I feared society’s judgment, and wanted it to know it wasn’t my fault.

Can I admit this to myself?  Can I write this in this blog?  That at my most overwhelmed — lost and flailing and self-pitying — I offered up an excuse, an au courant disability to absolve me of who I’d become, to explain the wretched chaos of my world?

Because life was chaotic, chronically so.  Nothing had prepared me for the sea change autism brought to our lives, the grief and anger and guilt; the turbulent days and endless nights; the exhaustion and unbroken fear for Daniel’s future, the trauma it was inflicting on his sister.  As my son became an enigma I struggled to understand, I became a person I could barely tolerate, but felt powerless to change.

How much easier to seek absolution for my failings than do the hard work of modifying them; I was already working as hard as I could.  I wanted a pass, forgiveness for my shortcomings: my petulance with store clerks when my patience was shot; my anxiety, which imbued so many occasions; my isolation from friends whose “normal” children brought heartache and resentment; my stubborn unwillingness to accept this thing I could not change, even as I was assured by well-meaning friends that I’d been specially chosen by God to embrace it.

There’s a reason I’m like this, I wanted to scream.  This responsibility is devouring me, has reduced me to a snapping, cornered animal, fighting back the only way I know how.

I remember years ago asking a neighbor if she could pick up my daughter from a birthday party her daughter was also attending, dreading the ordeal of dragging Daniel into a noisy gymnastics center certain to provoke a scene.

She sighed pointedly before agreeing, and I recall bitching later to a friend, “Why couldn’t she have just done it cheerfully?”  Did she have any idea how onerous such a simple task would be for me, how easy she had it by comparison?  Couldn’t she see I was drowning here?

Why didn’t everyone understand that?

Harboring this attitude for years, of course, made me less tolerant myself, venting my accumulated angst at ill-placed, irrational targets.  Years of angry defensiveness is pretty exhausting.  And even in my self-centered misery I knew I wasn’t unique at all. Our world is awash with misfortune and heartbreak and setbacks, large and small.  I had it no worse than millions of people, and in ways too numerous to count, I had it better.

Acknowledging this truth, however, doesn’t prevent my anger from lashing out sideways at the wrong mark entirely.  It doesn’t stop me from being an ass in the mall parking lot.

While trying to examine this behavioral flaw I was blindsided.  My son’s case manager called recently to warn us that Daniel’s funding for one-on-one care is at risk.  He is doing so well in his new placement that the agency in control of funding thinks he no longer needs the personal aide assigned to him.

I was floored.  Of course he’s doing well; he finally has the resources he’s needed all along to do so.  It felt like hearing a doctor tell a patient with high blood pressure that since his condition is now under control, he no longer needs his medication.  Even worse, loss of this funding would mean Daniel’s expulsion from the new group home where he is flourishing: one-on-one care for 15 hours a day was a condition of their accepting him.

## PROBLEM STATEMENT
Return the part of the blog post starting at "I remember years" and ending at "provoke a scene.", copied word for word. These lines are separate material, unrelated to the blog post.

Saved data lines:
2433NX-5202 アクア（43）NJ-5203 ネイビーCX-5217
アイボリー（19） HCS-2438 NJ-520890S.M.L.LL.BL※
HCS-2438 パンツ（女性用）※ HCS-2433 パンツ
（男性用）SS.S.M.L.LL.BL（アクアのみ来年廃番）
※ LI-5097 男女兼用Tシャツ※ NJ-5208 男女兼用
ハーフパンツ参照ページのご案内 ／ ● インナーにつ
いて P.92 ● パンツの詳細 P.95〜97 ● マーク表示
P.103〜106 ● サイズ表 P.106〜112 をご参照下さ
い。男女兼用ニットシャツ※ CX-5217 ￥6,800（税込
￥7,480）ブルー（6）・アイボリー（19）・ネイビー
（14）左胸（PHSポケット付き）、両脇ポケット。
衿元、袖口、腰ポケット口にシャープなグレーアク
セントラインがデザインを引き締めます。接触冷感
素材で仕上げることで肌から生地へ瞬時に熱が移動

## EXERCISE RESPONSE
I remember years ago asking a neighbor if she could pick up my daughter from a birthday party her daughter was also attending, dreading the ordeal of dragging Daniel into a noisy gymnastics center certain to provoke a scene.